Si la position iranienne n’a guère évolué dans le soutien indéfectible que Téhéran apporte au pouvoir d’Assad, le changement de cap de la position turque mérite d’être souligné. Il convient de rappeler que le régime d’Ankara était l’un des premiers soutiens de la cause rebelle à ses premières heures, accueillant sur son territoire des centaines de milliers de réfugiés et fournissant une base arrière aux rebelles. Or, voici que le régime turc se voit en train de tirer sur ceux-là même qu’il soutenait il y a peu de temps encore. Il est vrai que la Turquie commence à se rendre compte qu’il n’y a aucun lien entre les islamistes « modérés » du Conseil National Syrien et ceux qui se battent sur le terrain ouvertement pour la création d’un grand Califat islamique. En fait, le Conseil National Syrien n’exerce aucun contrôle sur les rebelles qui répugnent à l’idée de dépendre de ce même conseil.

Par ailleurs, le soutien turc aux rebelles islamistes n’a jamais été vu d’un bon œil par la population turque qui n’a toujours pas compris le pourquoi du changement d’attitude d’Ankara envers le « frère » syrien Assad, qualifié ainsi naguère par Erdogan. La Turquie, avec sa population Alawite significative, représentant au moins vingt pour cent de sa population ne pouvait que difficilement continuer de soutenir la cause islamiste des rebelles. Erdogan peinait de plus en plus à justifier la contradiction entre ses prises de parole devant le portrait de Mustafa Kamal « Ataturk », père de la laïcité turque et ses positions en faveur des rebelles œuvrant pour l’instauration d’une théocratie à Damas.

Sur le plan international, le revers qu’ont subi les prétentions néo-ottomanes d’Ankara dans le monde arabe sunnite a aussi profondément secoué les velléités d’hégémonie de l’AKP, parti au pouvoir depuis plus de 10 ans. C’est ainsi qu’au lendemain du coup d’État contre le Président Morsi, la Turquie s’est retrouvée bien seule à condamner le putsch des généraux égyptiens. Ce coup d’État orchestré avec le soutien diplomatique et financier des pétromonarchies du golfe persique visait, d’abord et avant tout, les Frères Musulmans dont sont issus également Erdogan et les cadres dirigeants de l’AKP.

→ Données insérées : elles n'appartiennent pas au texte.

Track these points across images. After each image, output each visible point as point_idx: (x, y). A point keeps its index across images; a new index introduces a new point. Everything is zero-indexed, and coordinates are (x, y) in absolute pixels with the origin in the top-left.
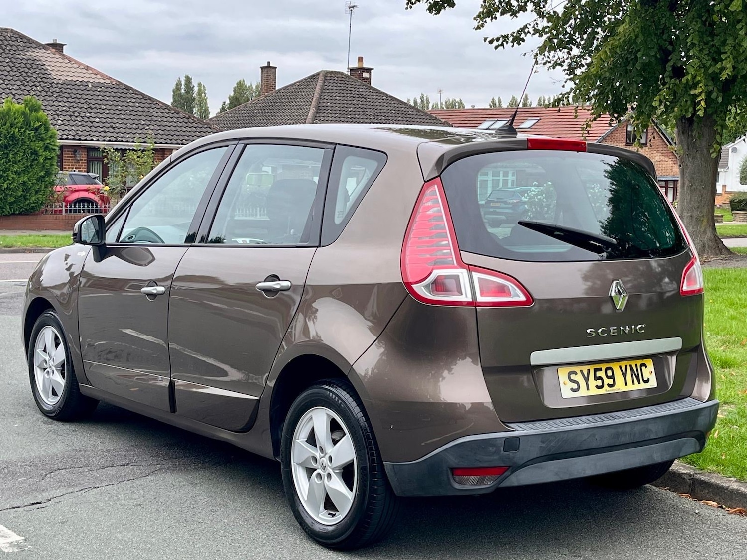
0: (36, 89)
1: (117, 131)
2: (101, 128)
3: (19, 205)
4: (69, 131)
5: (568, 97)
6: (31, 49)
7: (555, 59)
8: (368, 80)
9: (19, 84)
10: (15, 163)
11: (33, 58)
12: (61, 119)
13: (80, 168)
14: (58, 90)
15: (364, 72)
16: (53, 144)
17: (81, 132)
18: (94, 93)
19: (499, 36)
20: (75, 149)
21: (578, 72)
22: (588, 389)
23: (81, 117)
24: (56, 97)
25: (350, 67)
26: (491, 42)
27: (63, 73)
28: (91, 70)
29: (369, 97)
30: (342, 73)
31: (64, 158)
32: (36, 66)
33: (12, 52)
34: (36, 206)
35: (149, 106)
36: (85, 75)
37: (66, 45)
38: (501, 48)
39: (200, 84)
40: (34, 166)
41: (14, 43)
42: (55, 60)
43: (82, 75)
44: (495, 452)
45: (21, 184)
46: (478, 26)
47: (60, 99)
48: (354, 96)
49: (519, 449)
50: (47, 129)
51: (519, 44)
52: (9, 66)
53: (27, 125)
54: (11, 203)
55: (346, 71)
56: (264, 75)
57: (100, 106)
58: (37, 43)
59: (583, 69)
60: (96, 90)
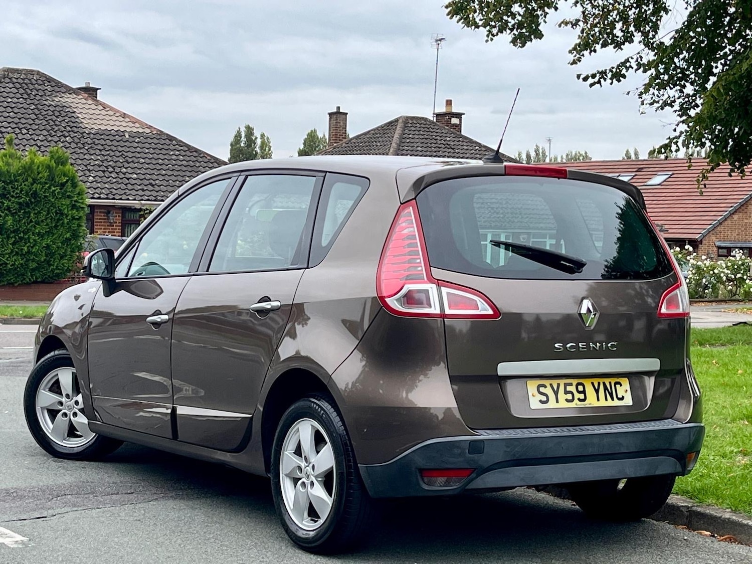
0: (65, 140)
1: (157, 188)
2: (139, 185)
3: (42, 272)
4: (102, 189)
5: (677, 142)
6: (60, 94)
7: (664, 98)
8: (458, 127)
9: (45, 134)
10: (38, 223)
11: (61, 104)
12: (92, 175)
13: (114, 232)
14: (90, 141)
15: (453, 117)
16: (81, 201)
17: (116, 190)
18: (131, 145)
19: (595, 72)
20: (108, 209)
21: (692, 113)
22: (557, 402)
23: (116, 172)
24: (87, 150)
25: (436, 112)
26: (585, 79)
27: (95, 121)
28: (128, 118)
29: (459, 147)
30: (425, 119)
31: (95, 220)
32: (65, 114)
33: (38, 98)
34: (61, 273)
35: (195, 159)
36: (121, 123)
37: (100, 89)
38: (598, 85)
39: (263, 136)
40: (59, 227)
41: (40, 87)
42: (87, 106)
43: (118, 123)
44: (460, 454)
45: (44, 247)
46: (574, 60)
47: (92, 152)
48: (440, 146)
49: (483, 452)
50: (74, 185)
51: (619, 81)
52: (34, 113)
53: (52, 180)
54: (33, 270)
55: (431, 117)
56: (332, 122)
57: (139, 159)
58: (66, 87)
59: (698, 110)
60: (134, 141)
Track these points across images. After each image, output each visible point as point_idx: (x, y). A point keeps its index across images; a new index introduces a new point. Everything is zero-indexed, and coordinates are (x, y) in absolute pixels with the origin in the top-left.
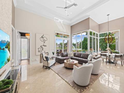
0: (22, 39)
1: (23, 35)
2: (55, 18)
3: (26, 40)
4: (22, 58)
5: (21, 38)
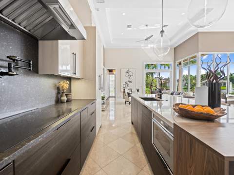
0: (110, 76)
1: (110, 71)
2: (142, 45)
3: (113, 76)
4: (111, 95)
5: (109, 74)
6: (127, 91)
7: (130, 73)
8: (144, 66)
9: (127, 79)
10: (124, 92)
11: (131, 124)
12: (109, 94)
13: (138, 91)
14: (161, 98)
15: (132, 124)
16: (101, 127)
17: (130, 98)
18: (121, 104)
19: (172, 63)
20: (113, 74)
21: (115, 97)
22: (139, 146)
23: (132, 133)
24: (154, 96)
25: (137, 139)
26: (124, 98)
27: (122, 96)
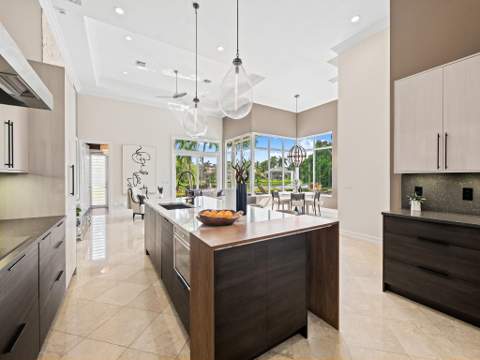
0: (94, 157)
1: (94, 147)
2: (170, 104)
3: (103, 158)
4: (94, 203)
5: (91, 153)
6: (136, 192)
7: (144, 156)
8: (173, 142)
9: (137, 168)
10: (130, 194)
11: (144, 255)
12: (91, 200)
13: (161, 190)
14: (192, 203)
15: (147, 253)
16: (75, 274)
17: (143, 205)
18: (122, 220)
19: (219, 142)
20: (102, 153)
21: (107, 208)
22: (158, 284)
23: (146, 269)
24: (183, 200)
25: (154, 276)
26: (130, 208)
27: (126, 203)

La Turquie qui avait proclamé il y a quelques années sa volonté d’avoir « zéro problème avec ses voisins » s’est retrouvée dans la bien délicate position d’avoir « zéro voisin sans problème ». Au lendemain de l’affaire de la flottille, ses relations avec Israël s’étaient pour le moins distendues.  Le soutien apporté aux rebelles islamistes l’avait coupé de Damas et de Téhéran. Sa politique agressive à l’égard de chypre ayant recours à la diplomatie de la canonnière pour asseoir ses prétentions sur les gisements de gaz offshore en méditerranée  l’avait coupé davantage encore de l’union européenne. Pour finir, sa condamnation du putsch du Caire l’avait ostracisé au sein des pétromonarchies arabes du golfe persique. Il fallait faire volteface. Voilà chose faite avec le rapprochement avec l’Iran.

En fait, la Turquie commence à œuvrer, sans le qualifier encore ainsi, pour la reconstruction du CENTO ou l’Organisation du Traité central (Central Treaty Organisation), plus communément appelé Pacte de Bagdad. Ce traité signé le 24février1955 par l'Irak, la Turquie, le Pakistan, l'Iran et le Royaume-Uni et plus tard en 1958 par les États-Unis qui rejoignirent le comité militaire de l'alliance, était le garant de la paix au Moyen-Orient. C’est la révolution iranienne de 1979 qui y a mis un terme. Le récent réchauffement des relations irano-américaines n’est probablement pas étranger au rapprochement irano-turc. Il s’agit peut-être là du grand retour vers l’ordre régional des années 70. Un ordre qui a su assurer la paix au Moyen-Orient. Un ordre dont le retour fait si peur aux pétromonarchies arabe du golfe persique tellement ils risquent d’être relégués au second plan.

C’est peut-être là la véritable crainte de l’Arabie Saoudite.